The top NBA defensive systems

MEMPHIS > LA LAKERS



Since: May 28, 2008
Posted on: September 2, 2011 4:40 pm
 

The top NBA defensive systems

How can anyone get excited when he it is in Sept and the NBA is locked out and its being said that they are a long way from any agreement. Training camp starts next month and they say that this lockout will be worse than the last one. Get a deal done then come back and talk basketball.



Since: Apr 15, 2008
Posted on: September 2, 2011 4:31 pm
 

The top NBA defensive systems

I'm a die hard NBA fan.Basketball become my #1 sport to enjoy once hockey was locked out a few years back, now the greedy NBA is going to lose my interest...thank you for the NCAA... My point is I agree with others, these power rankings, and ranking the best players just seems like a way to keep basketball writers working where there is nothing to report.... Funny thing though, when have you read any articles about them working on a new deal? or being close to a deal? or even negotiating a deal? that's what I want to see.

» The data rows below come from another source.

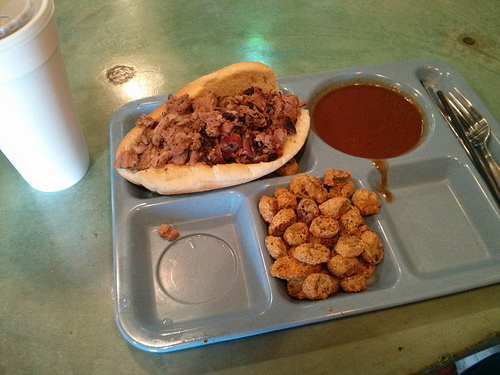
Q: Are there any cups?
A: Yes, there is a cup.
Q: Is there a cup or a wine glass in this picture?
A: Yes, there is a cup.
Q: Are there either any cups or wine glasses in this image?
A: Yes, there is a cup.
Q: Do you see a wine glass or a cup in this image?
A: Yes, there is a cup.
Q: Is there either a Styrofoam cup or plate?
A: Yes, there is a Styrofoam cup.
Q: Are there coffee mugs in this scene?
A: No, there are no coffee mugs.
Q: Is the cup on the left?
A: Yes, the cup is on the left of the image.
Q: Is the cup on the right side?
A: No, the cup is on the left of the image.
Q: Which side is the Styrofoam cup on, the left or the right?
A: The cup is on the left of the image.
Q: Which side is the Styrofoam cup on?
A: The cup is on the left of the image.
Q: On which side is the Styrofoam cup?
A: The cup is on the left of the image.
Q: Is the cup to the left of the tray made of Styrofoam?
A: Yes, the cup is made of styrofoam.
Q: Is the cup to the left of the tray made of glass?
A: No, the cup is made of styrofoam.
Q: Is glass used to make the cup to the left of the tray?
A: No, the cup is made of styrofoam.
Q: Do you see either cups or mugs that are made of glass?
A: No, there is a cup but it is made of styrofoam.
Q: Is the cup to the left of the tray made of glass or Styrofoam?
A: The cup is made of styrofoam.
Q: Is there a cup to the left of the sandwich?
A: Yes, there is a cup to the left of the sandwich.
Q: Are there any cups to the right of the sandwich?
A: No, the cup is to the left of the sandwich.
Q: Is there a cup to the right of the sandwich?
A: No, the cup is to the left of the sandwich.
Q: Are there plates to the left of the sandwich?
A: No, there is a cup to the left of the sandwich.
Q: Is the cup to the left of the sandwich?
A: Yes, the cup is to the left of the sandwich.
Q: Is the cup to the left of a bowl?
A: No, the cup is to the left of the sandwich.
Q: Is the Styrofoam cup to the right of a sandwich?
A: No, the cup is to the left of a sandwich.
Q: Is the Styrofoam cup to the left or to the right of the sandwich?
A: The cup is to the left of the sandwich.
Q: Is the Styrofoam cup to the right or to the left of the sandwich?
A: The cup is to the left of the sandwich.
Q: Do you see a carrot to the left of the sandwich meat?
A: No, there is a cup to the left of the meat.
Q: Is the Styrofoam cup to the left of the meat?
A: Yes, the cup is to the left of the meat.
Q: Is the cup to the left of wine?
A: No, the cup is to the left of the meat.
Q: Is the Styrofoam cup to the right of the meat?
A: No, the cup is to the left of the meat.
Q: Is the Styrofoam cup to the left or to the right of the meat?
A: The cup is to the left of the meat.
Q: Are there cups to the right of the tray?
A: No, the cup is to the left of the tray.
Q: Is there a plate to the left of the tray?
A: No, there is a cup to the left of the tray.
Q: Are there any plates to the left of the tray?
A: No, there is a cup to the left of the tray.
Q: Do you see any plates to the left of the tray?
A: No, there is a cup to the left of the tray.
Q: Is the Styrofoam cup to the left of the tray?
A: Yes, the cup is to the left of the tray.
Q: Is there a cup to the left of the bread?
A: Yes, there is a cup to the left of the bread.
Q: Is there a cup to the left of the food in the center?
A: Yes, there is a cup to the left of the bread.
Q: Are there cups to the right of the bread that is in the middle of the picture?
A: No, the cup is to the left of the bread.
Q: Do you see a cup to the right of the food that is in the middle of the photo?
A: No, the cup is to the left of the bread.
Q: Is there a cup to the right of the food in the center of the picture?
A: No, the cup is to the left of the bread.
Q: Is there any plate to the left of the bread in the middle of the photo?
A: No, there is a cup to the left of the bread.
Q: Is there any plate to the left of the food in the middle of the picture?
A: No, there is a cup to the left of the bread.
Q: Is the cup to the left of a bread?
A: Yes, the cup is to the left of a bread.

I mean, who knows whose going to be on what team when the season does actually start, and it's September now..it seems highly unlikely there will be a season....



Since: Mar 22, 2011
Posted on: September 2, 2011 1:45 pm
 

The top NBA defensive systems

LET'S GO MAVS!!!



Since: Aug 18, 2006
Posted on: September 2, 2011 1:00 pm
 

The top NBA defensive systems

I agree.  I am a Bulls fan and really want this article to mean something.  But sadly there may be no season.  It's hard to care abou the analysis when there may be no games.  Also, if the recent NFL lockout taught us anything, it is that personnel will fly fast and furious once there is an agreement, and these types of articles will be vastly out of date by the time they would be relevant.



Since: Jul 4, 2011
Posted on: September 2, 2011 10:17 am
 

The top NBA defensive systems

This story has been up for 12 hours and no one has made a comment because NOBODY CARES ABOUT THE NBA! 

P.S.-There isn't going to be a season.